Fall 2011 Classical Record Round-Up / by Doyle Armbrust

London Philharmonic Orchestra
The 50 Greatest Pieces of Classical Music (X5 Music Group)

The expected fare—Tchaikovsky’s Swan Lake, Orff’s “Carmina Burana” and the rest—finds the London Philharmonic Orchestra buried in a bass-dominated mix and excessive reverb. While much of the playing is passable, as in Vivaldi’s “Spring (Allegro)” from Four Seasons, the lack of rhythmic flexibility nearly conjures an audible metronome click. “The 50 Greatest Pieces of Classical Music”? Lies! They are not. The LPO finds one measly post–World War II piece throughout the four-disc set, Stanley Myers’s “Cavatina” (famously used in The Deer Hunter), and the entire catalogs of Shostakovich, Berg and Bartók are inexplicably absent.

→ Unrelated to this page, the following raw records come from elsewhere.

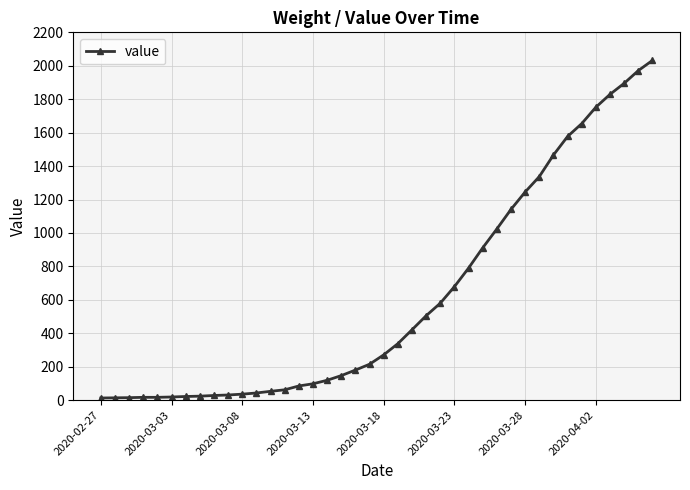

What is the maximum value shown in the chart?

2032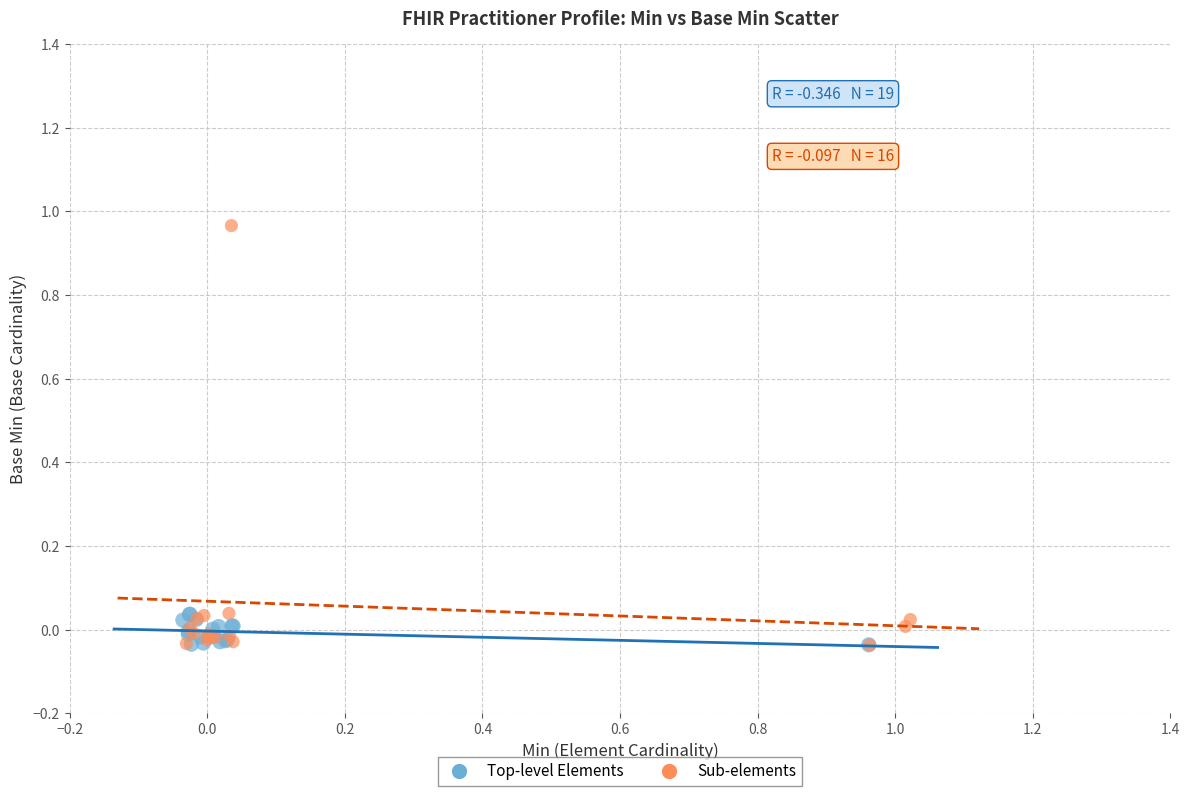

Which series has the largest Y range (max minus min)?

Sub-elements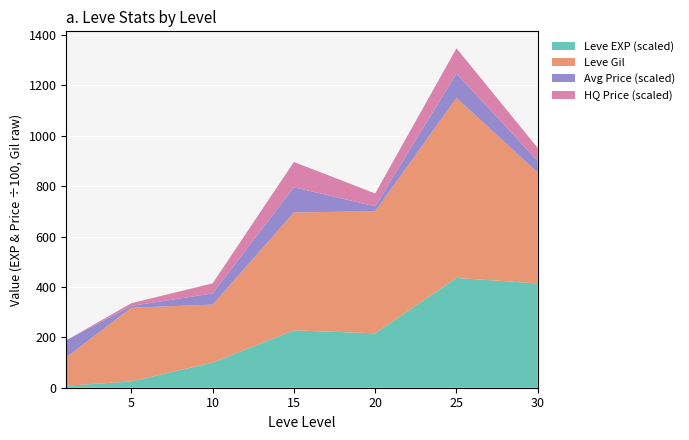

Reading right to left, list all the values displayed in this chart.

Leve EXP: 41410	43600	21600	22790	9990	2490	800
Leve Gil: 440	715	485	468	230	293	113
currentAveragePrice: 13889502	9666	1924	10024	4444	1243	6750
LevePriceHQ: 19608632	10000	5113	10024	4003	900	0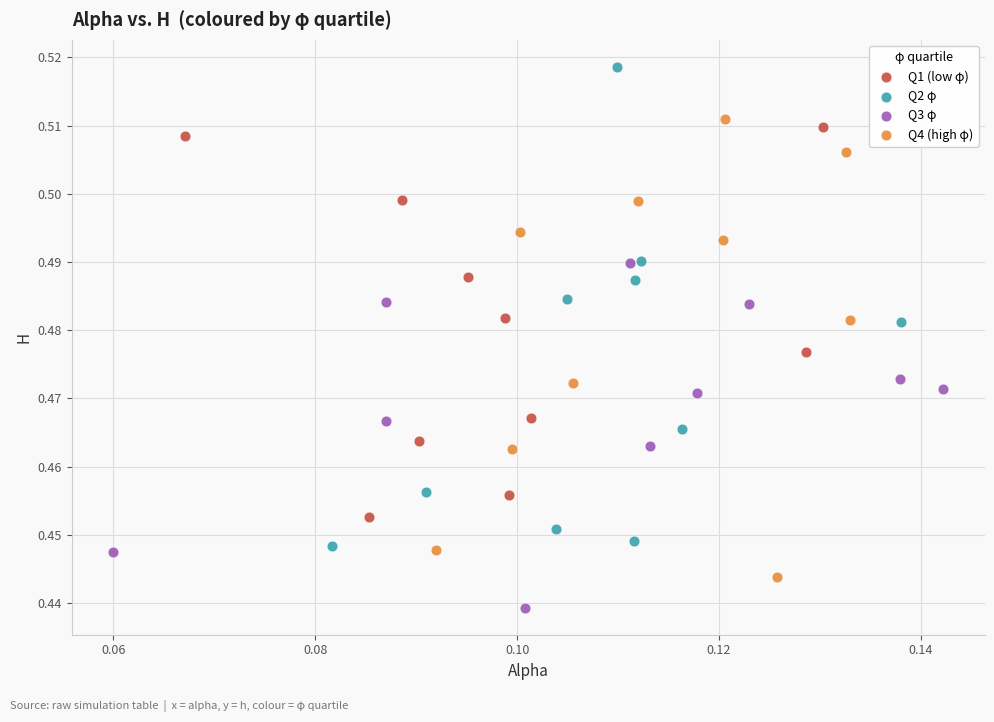

Which series reaches the minimum Y coordinate?

Q3 φ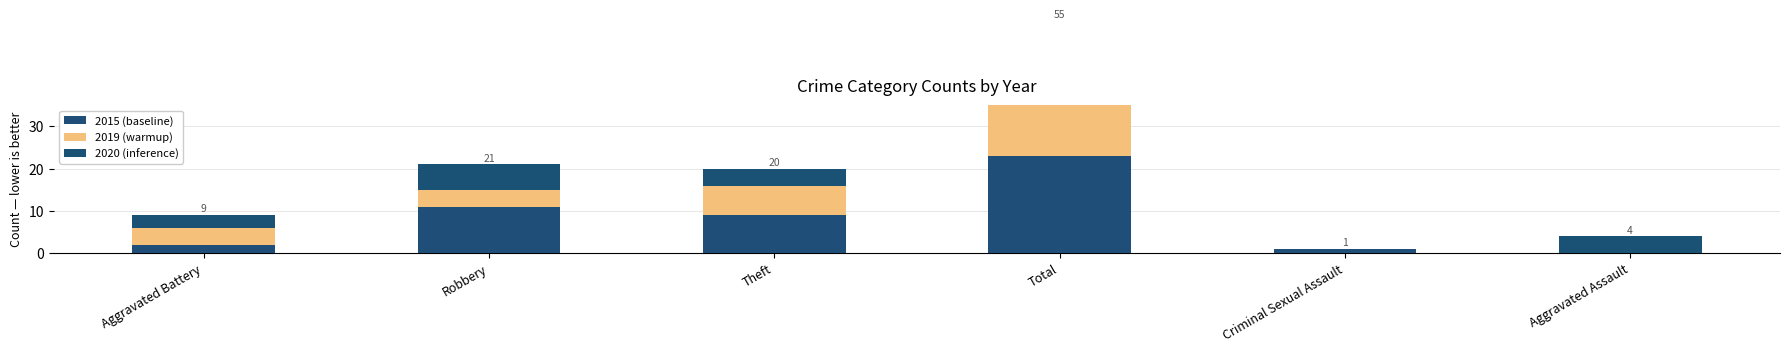

Is it true that 2019 (warmup) equals 0 at Aggravated Assault?

True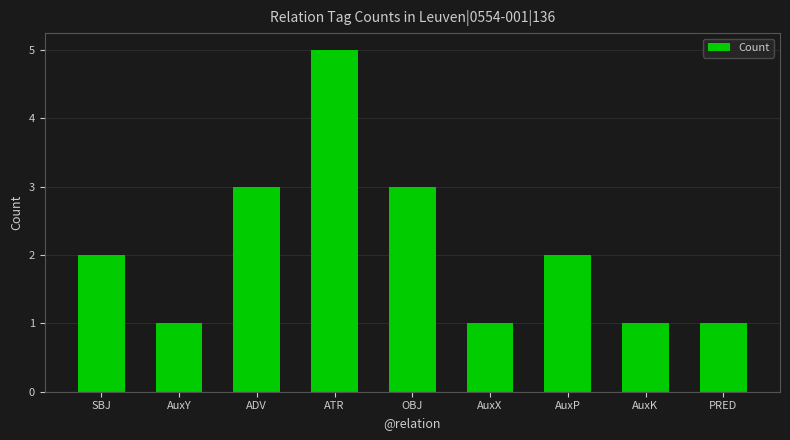

Reading left to right, transcribe all the data shown in this chart.

SBJ=2	AuxY=1	ADV=3	ATR=5	OBJ=3	AuxX=1	AuxP=2	AuxK=1	PRED=1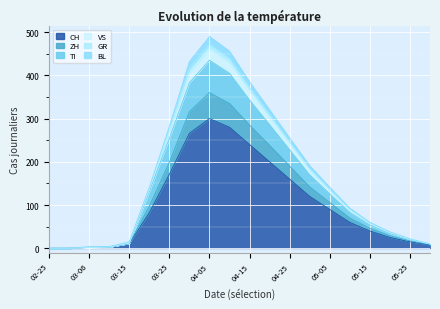

How many data points in ZH are above 97?

9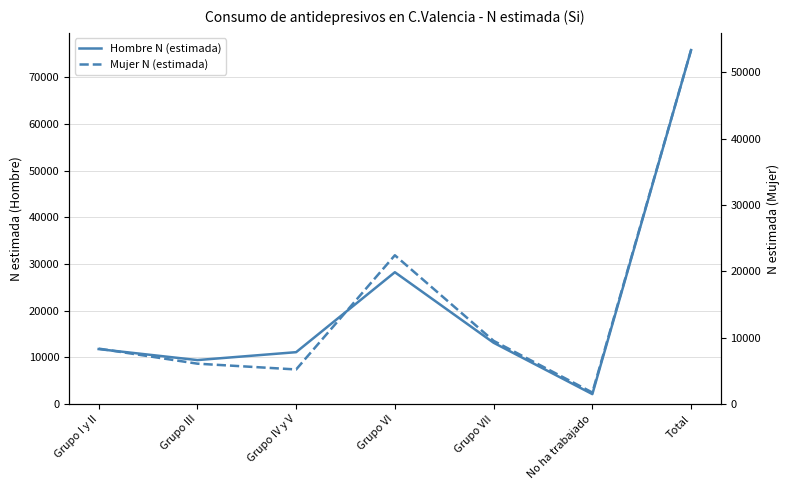

Rank the categories by Hombre N (estimada) value from lowest to highest.

No ha trabajado, Grupo III, Grupo IV y V, Grupo I y II, Grupo VII, Grupo VI, Total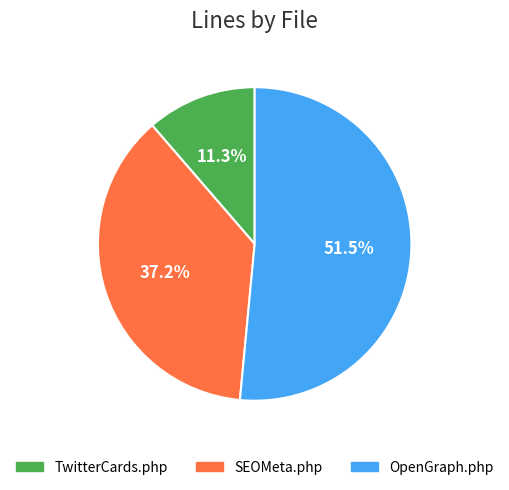

What percentage is NOT represented by SEOMeta.php?

62.8%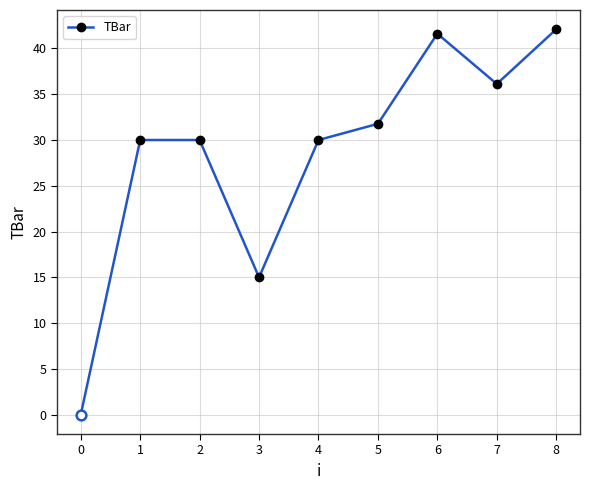

What is the difference between the second highest and second lowest values?

26.6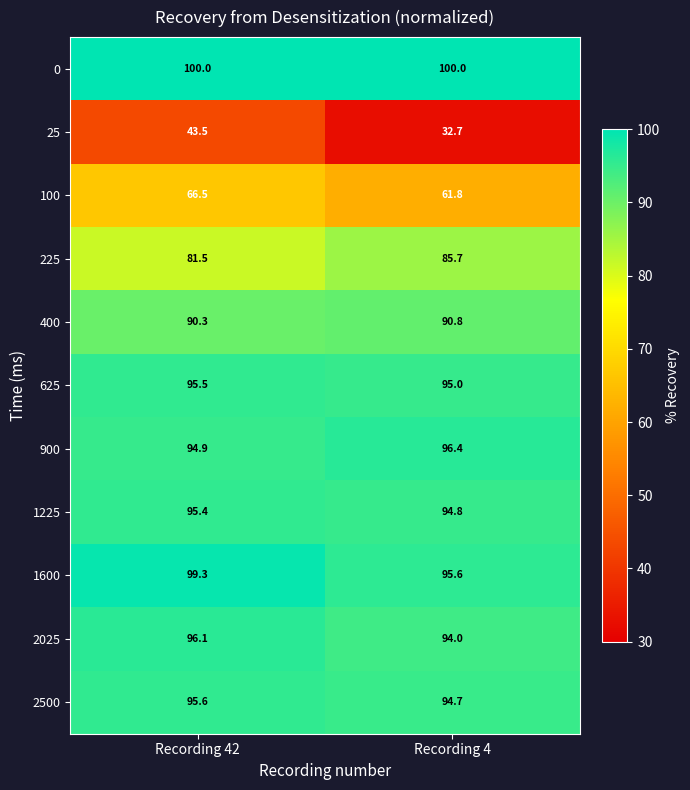

At which label does 400 reach its minimum?

Recording 42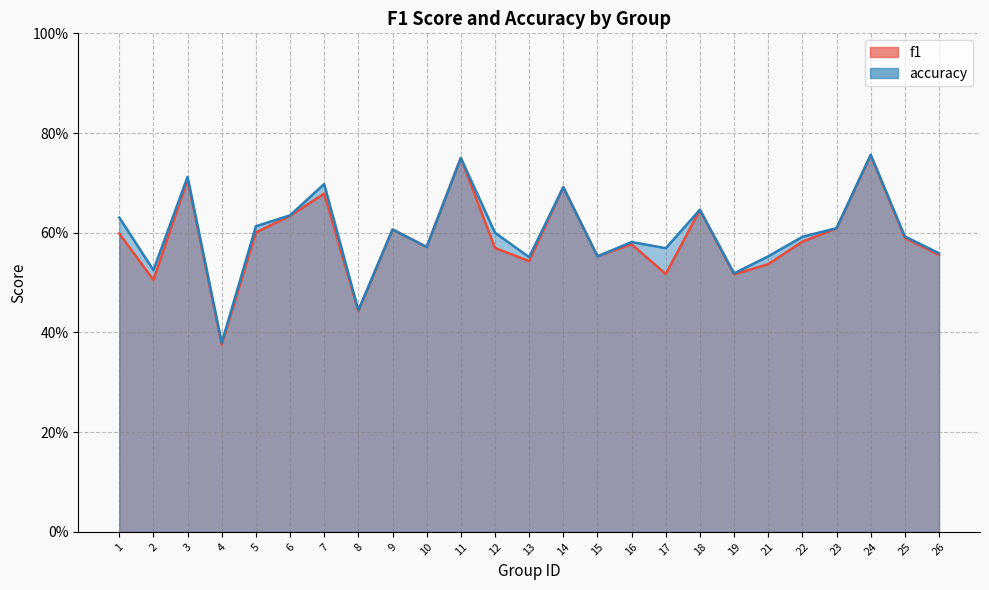

What is the difference between the maximum and second lowest values in the f1 series?

0.3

David Lang, Andrew Zolinsky
This Was Written By Hand (Cantaloupe)

With a hypnotic ritornello of ascending A-minor scales, Lang evokes the image of the artist at the page, fleshing out a compositional gesture with varying levels of harmonic complexity. Pianist Zolinsky holds any romantic impulse at bay, effectively exploring a more extemporaneous, drier sound. Composed without the use of a computer, Written by Hand plays like an intimate glimpse into the composer’s dialogue with his muse. Just as deeply personal, the piano vignettes rounding out the album, written for deceased friends, project less as epitaphs than affectionate impressions.


So Percussion, Lisa Moore
Caprichos Enfáticos (Cantaloupe)

The terrifying Francisco Goya detail on the cover rivals anything found on a black-metal album. Caprichos Enfáticos is formed around the ancient chain dance, the farandole. Bresnik’s eight-movement work explores the politics, religion and aftermath of war. While So Percussion and Lisa Moore’s handling of the divided spectrum of piano and militaristic drumming is acute and well-executed, the collaborative work is better suited to a live setting in which the dynamic choreography of unison percussion attacks are allowed visual impact.


Nigel Kennedy
The Four Elements (Sony Classical)

Through the first years of the new millennium, classical music discovered that adding amplification and drum kits was doing little to win new converts. Nigel Kennedy has not received the message. On one of the most irrelevant albums we’ve heard, the violinist ostensibly responds to Vivaldi’s Four Seasons with a glut of soft-rock beats, tired harmonic vocabulary and lyrics more appropriate for Billy Idol: “Gimme gimme fire now / C’mon baby / It’s a revolution fire / C’mon baby.” Did we mention they’re croaked in a Cockney accent? From the pseudo-prog meanderings of “Earth” to the interminable spa sounds of “Water,” The Four Elements fails to offer anything sonically new, let alone unrepulsive. It’s Mannheim Steamroller meets a Cleveland steamer.


Quatuor Diotima
American Music (Naive)

Counting Pierre Boulez and Helmut Lachenmann among its collaborators, foursome Quatuor Diotima isn’t a stranger to the new-music scene. For American Music, the Frenchmen tackle Crumb, Reich and Barber. Compelling performances of Reich’s “Different Trains” and Barber’s Quartet in B Minor, Op. 11 (from which the ubiquitous “Adagio for Strings” was extracted) open the proceedings, but the compelling reason to seek out the album is the spectral, demonic rituals of George Crumb’s anti-war masterpiece, “Black Angels.” Listeners will find it difficult to listen to anything shorter than the entire work here, as Diotima adroitly balances on the precipice of the audible, conjuring wraiths with its spectacularly ethereal tremolos and seamless glissandi.